After his bogey on the 1st hole, he made birdies on 5 and 6. That was the point that he knew that he was in the zone. But interestingly, instead of describing it as a mind-state, he described it as a feeling:
“Probably when I rolled the putt in for birdie on the 6th hole. I birdied 5 to get back to even par. And then I birdied 6 to get under par for the day, and I thought, this feels good.”
“Once I improved on my score from yesterday in terms of I was 6. Once I got to 7, I felt like, okay, this time I feel good. I can get to 8. I can get to 8, 9, 10, 11, 12.”
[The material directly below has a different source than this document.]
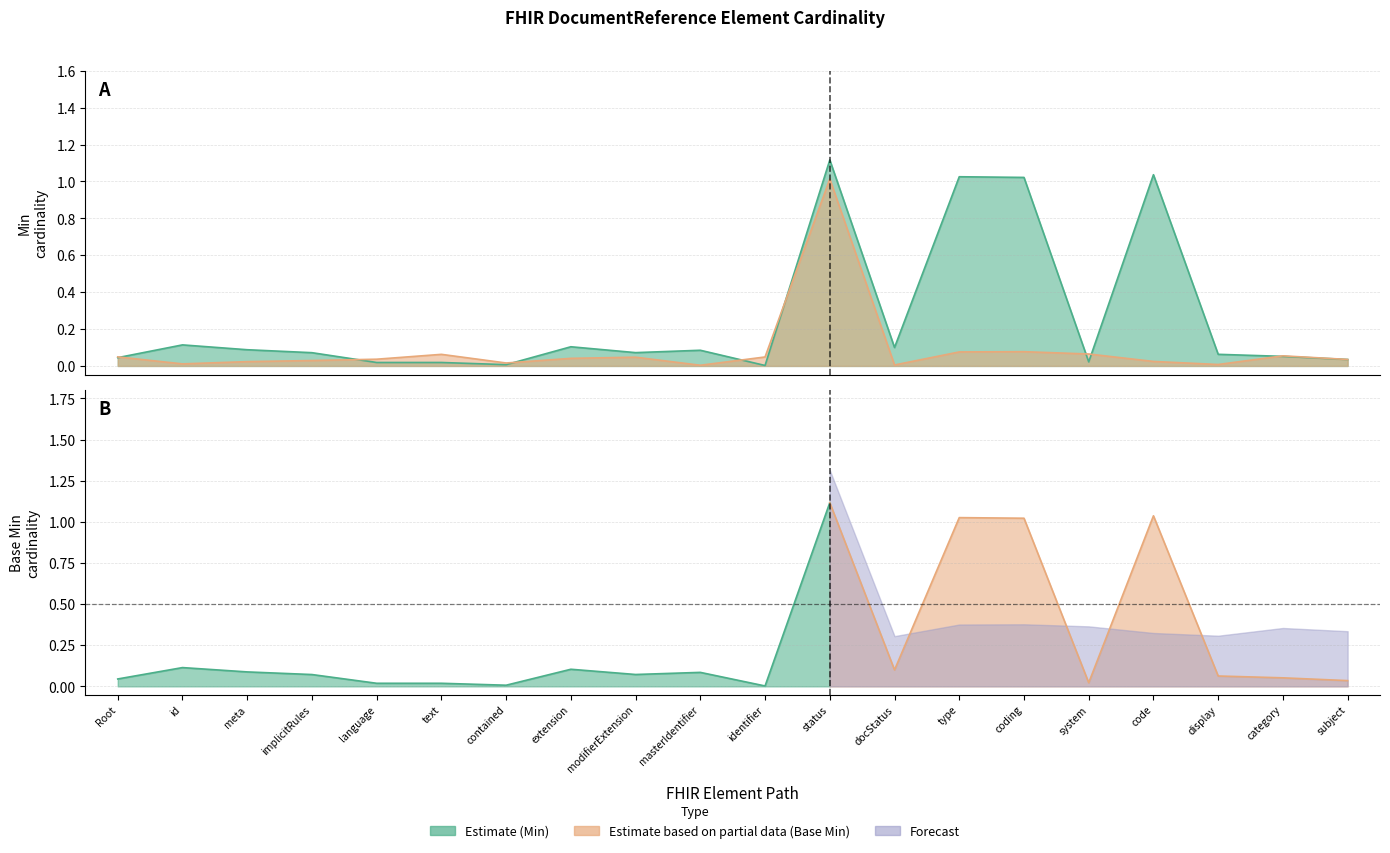

What position from the right is category?

2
And this was interesting. He was asked if he did any sort of pre-round preparation such meditation or visualization exercises and it came out that he’s using a two-word trigger this week before each shot:
“Yeah, I just take it as I feel it. I’ve got a couple little words, trigger words that I’m using this week, that I sort of keep telling myself in my head when I’m on my way around the golf course, when I’m just about to hit it, go into a shot. But that’s really it. That’s as complex as it gets in my head.”
“I’m just really trying to stick to my game plan and stick to — keep telling myself these couple of words that I keep reciting in my head. And that’s really it. Whether I’m one shot in the lead or ten shots in the lead or whatever it is, I’ll just keep trying to do the same thing.”
And then he took one last stab at distilling this whole conversation about just what the zone is:
“People call it the zone, people call it whatever. It’s just a state of mind where you think clearly. Everything seems to be on the right track. I’ve always said, whenever you play this well, you always wonder how you’ve played so badly before. And whenever you’ve play so badly, you always wonder how you play so well.”
“Golf is a very fickle game. I’m happy where my game is at the minute, and hopefully I can just keep up the solid play for another couple of days.”
Yeah, but will he tell us the two words?
“I’ll tell you on Sunday, hopefully.”
You know what this means, of course. Now we have to watch Sunday’s finish.